[Excerpted data — start]

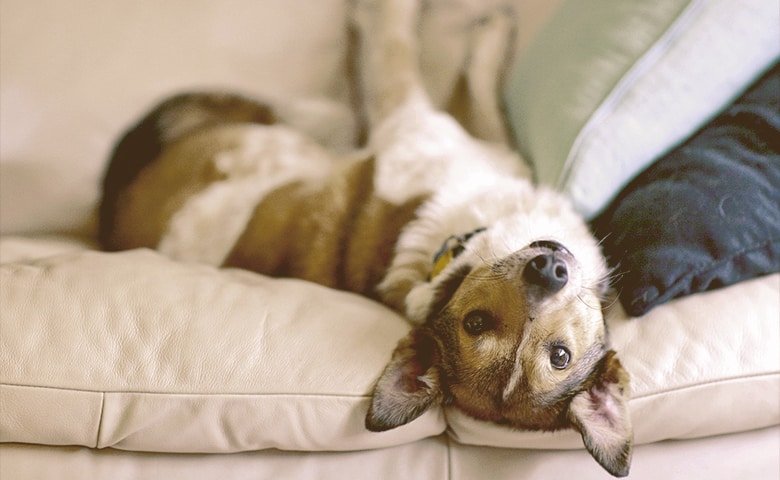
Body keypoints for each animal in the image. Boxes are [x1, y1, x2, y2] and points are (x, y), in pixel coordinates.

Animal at [99, 0, 632, 474]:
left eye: (559, 355)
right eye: (477, 323)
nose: (550, 270)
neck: (448, 255)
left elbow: (426, 66)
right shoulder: (433, 126)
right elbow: (415, 56)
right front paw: (484, 31)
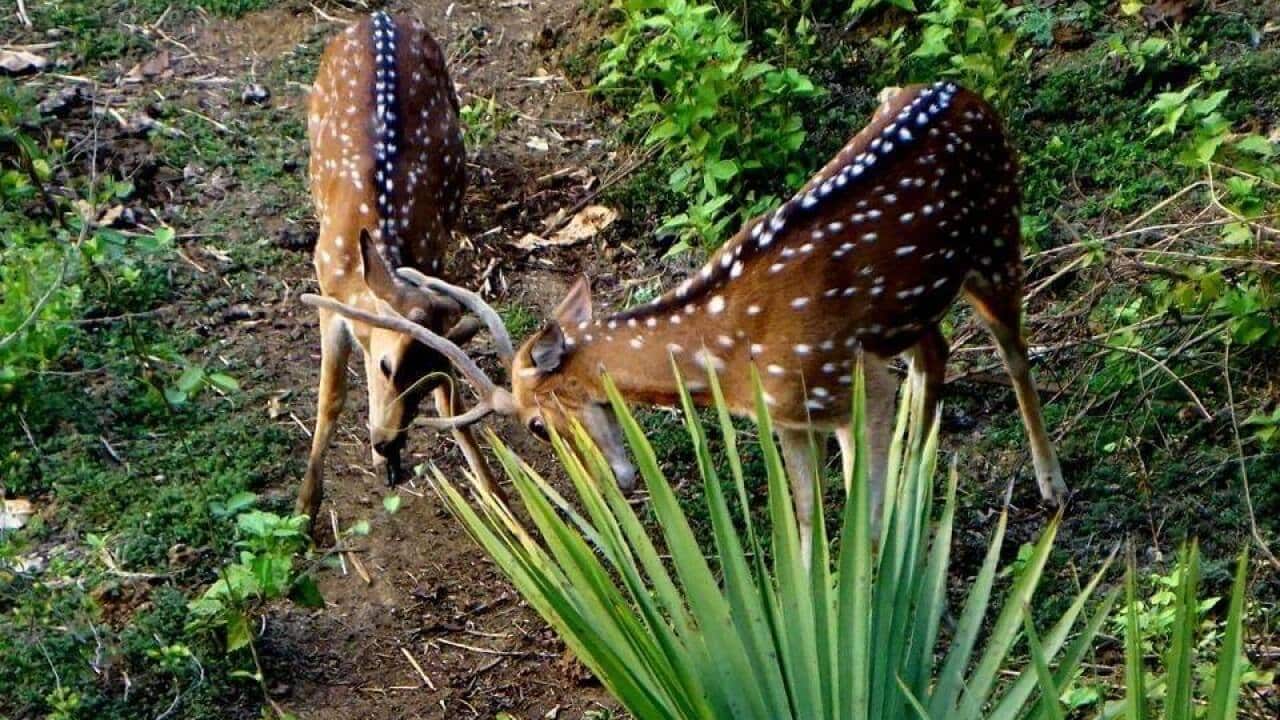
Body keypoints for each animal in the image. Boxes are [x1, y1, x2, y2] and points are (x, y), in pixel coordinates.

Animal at [298, 11, 505, 526]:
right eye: (387, 365)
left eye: (430, 378)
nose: (387, 441)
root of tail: (379, 15)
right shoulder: (327, 292)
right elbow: (330, 398)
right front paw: (305, 509)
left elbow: (453, 406)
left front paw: (497, 498)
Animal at [303, 81, 1068, 557]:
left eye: (537, 426)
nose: (616, 480)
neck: (730, 357)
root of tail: (965, 91)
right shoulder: (790, 417)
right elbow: (804, 519)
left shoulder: (849, 384)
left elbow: (865, 524)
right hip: (912, 305)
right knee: (936, 346)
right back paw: (924, 457)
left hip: (999, 236)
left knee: (1013, 346)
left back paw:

[Excerpted data — finish]

◆ **What the task requires**
Extract, word for word, each line from the one that contains "right front paw: (484, 31)" through the final line of the data above. Leave the pictures out.

◆ **Expected answer**
right front paw: (484, 31)
Body keypoints for each animal in the image. Boxes are [x1, y1, x2, y2] and points are (x, y), in pixel coordinates.

Animal at [298, 11, 505, 526]:
right eye: (387, 365)
left eye: (430, 378)
nose: (387, 441)
root of tail: (379, 15)
right shoulder: (327, 292)
right elbow: (330, 398)
right front paw: (305, 509)
left elbow: (453, 406)
left front paw: (497, 498)
Animal at [303, 81, 1068, 557]:
left eye: (537, 426)
nose: (616, 480)
neck: (730, 357)
root of tail: (965, 91)
right shoulder: (790, 417)
right elbow: (804, 519)
left shoulder: (849, 384)
left elbow: (865, 524)
right hip: (912, 305)
right knee: (936, 346)
right back paw: (924, 457)
left hip: (999, 236)
left knee: (1013, 346)
left back paw:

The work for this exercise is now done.